We can also check whether the chains reached equilibrium. For example, let’s consider the first date of the dataset.
plot(mcmcList[,1,][[1]][1:1000], type="l")
The plot shows that the three chains corresponding to the first date reached the same stationnary process.
We can test the Gelman-Rubin criterion. The expected value to confirm that all of the Markov chains reached equilibrium is 1.
gelman.diag(mcmcList)
Potential scale reduction factors:
Point est. Upper C.I.
Layer.V 1 1
Layer.VI 1 1
[ reached getOption("max.print") -- omitted 14 rows ]
Multivariate psrf
1
The Gelman-Rubin criterion confirms that all of the Markov chains reached equilibrium. We can also test the Geweke criterion. The expected value to confirm that all of the Markov chains reached equilibrium is strickly less than 1.

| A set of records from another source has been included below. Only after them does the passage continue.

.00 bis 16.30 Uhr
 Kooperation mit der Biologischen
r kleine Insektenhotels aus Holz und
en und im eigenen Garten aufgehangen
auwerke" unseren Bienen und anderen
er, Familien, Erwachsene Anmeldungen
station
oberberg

geweke.diag(mcmcList[,1,], frac1=0.1, frac2=0.5)
[[1]]
Fraction in 1st window = 0.1
Fraction in 2nd window = 0.5
var1
-0.9288
[[2]]
Fraction in 1st window = 0.1
Fraction in 2nd window = 0.5
var1
0.2023
[[3]]
Fraction in 1st window = 0.1
Fraction in 2nd window = 0.5
var1
-1.583
The Geweke criterion criterion confirms that all of the Markov chains reached equilibrium. As a conclusion, ChronoModel generated correct samples of the posterior distribution. Now gathering the three chains, a total of 30 000 iterations was collected in order to give estimations of the posterior distribution of each parameter.

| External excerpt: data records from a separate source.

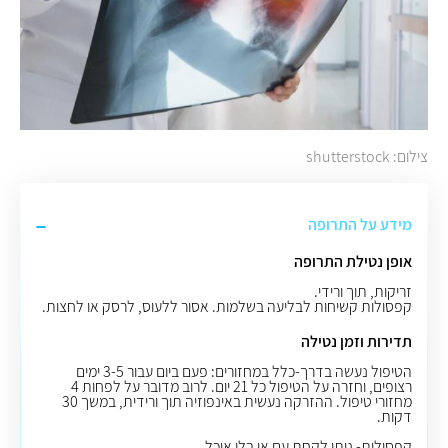
צילום: shutterstock
מידע על התרופה
אופן נטילת התרופה
זריקות, תוך ורידי
.
קפסולות קשיחות לבליעה בשלמות
.
אסור ללעוס, לרסק או לחצות.
תדירות וזמן נטילה
הטיפול נעשה בדרך-כלל במחזורים: פעם ביום עבור 3-5 ימים
רצופים, וחזרה על הטיפול כל 21 יום. לרוב מדובר על לפחות 4
מחזורי טיפול. ההזרקה נעשית באינפוזיה תוך ורידית, במשך 30
דקות.
קפסולות- ניתן לקחת עם או בלי אוכל.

For a description of the statiscal aspects of the functions implemented in ArchaeoPhases version 1.0 : Anne Philippe, Marie-Anne Vibet. (2017). Analysis of Archaeological Phases using the CRAN Package ‘ArchaeoPhases’. HAL, hal-01347895, version 3.
For a use of the tempo plot defined by Dye : Dye, T.S. (2016). Long-term rhythms in the development of Hawaiian social stratification. Journal of Archaeological Science, 71, 1–9
For more details on the diagnostic of Markov chain : Robert and Casella (2009). Introducing Monte Carlo Methods with R. Springer Science & Business Media.
For more details on the Ksar Akil site : Bosch, M. et al. (2015) New chronology for Ksar Akil (Lebanon) supports Levantine route of modern human dispersal into Europe. Proceedings of the National Academy of Sciences, 112, 7683–6.